From 0827fca7c7b687cd7a794746735e6db517df96a7 Mon Sep 17 00:00:00 2001
From: dcaustin33 <dcaustin33@gmail.com>
Date: Sun, 21 Jul 2024 11:20:50 -0400
Subject: [PATCH] Update fuse_modules.py to use out of place mask_fill

---
 .../models/GroundingDINO/fuse_modules.py        | 17 ++++++++++-------
 1 file changed, 10 insertions(+), 7 deletions(-)

diff --git a/groundingdino/models/GroundingDINO/fuse_modules.py b/groundingdino/models/GroundingDINO/fuse_modules.py
index 2753b3d..ea1bb04 100644
--- a/groundingdino/models/GroundingDINO/fuse_modules.py
+++ b/groundingdino/models/GroundingDINO/fuse_modules.py
@@ -203,19 +203,22 @@ def forward(self, v, l, attention_mask_v=None, attention_mask_l=None):
 
         # mask vison for language
         if attention_mask_v is not None:
-            attention_mask_v = (
-                attention_mask_v[:, None, None, :].repeat(1, self.num_heads, 1, 1).flatten(0, 1)
-            )
-            attn_weights_l.masked_fill_(attention_mask_v, float("-inf"))
-
+            attention_mask_v = (attention_mask_v[:, None, None, :].repeat(1, self.num_heads, 1, 1).flatten(0, 1))

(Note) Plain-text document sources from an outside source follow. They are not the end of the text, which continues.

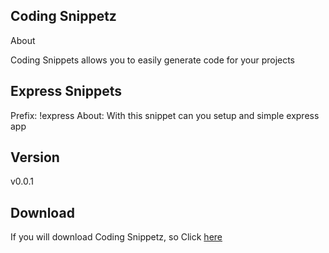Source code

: ## Coding Snippetz

<p>About</p>
<p>Coding Snippets allows you to easily generate code for your projects</p>

## Express Snippets

Prefix: !express
About: With this snippet can you setup and simple express app

## Version

v0.0.1

## Download

If you will download Coding Snippetz, so Click [here](https://marketplace.visualstudio.com/items?itemName=DevLasseV.coding-snippetz)
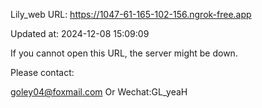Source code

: Lily_web URL: https://1047-61-165-102-156.ngrok-free.app

Updated at: 2024-12-08 15:09:09

If you cannot open this URL, the server might be down.

Please contact: 

goley04@foxmail.com Or Wechat:GL_yeaH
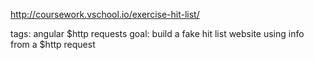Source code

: http://coursework.vschool.io/exercise-hit-list/

tags: angular $http requests
goal: build a fake hit list website using info from a $http request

+            if attn_weights_l.device.type == "mps":
+                attn_weights_l.masked_fill(attention_mask_v, float("-inf"))
+            else:
+                attn_weights_l.masked_fill_(attention_mask_v, float("-inf"))
+            
         attn_weights_l = attn_weights_l.softmax(dim=-1)
-
         # mask language for vision
         if attention_mask_l is not None:
             attention_mask_l = (
                 attention_mask_l[:, None, None, :].repeat(1, self.num_heads, 1, 1).flatten(0, 1)
             )
-            attn_weights.masked_fill_(attention_mask_l, float("-inf"))
+            if attn_weights.device.type == "mps":
+                attn_weights = attn_weights.masked_fill(attention_mask_l, float("-inf"))
+            else:
+                attn_weights.masked_fill_(attention_mask_l, float("-inf"))
         attn_weights_v = attn_weights.softmax(dim=-1)
 
         attn_probs_v = F.dropout(attn_weights_v, p=self.dropout, training=self.training)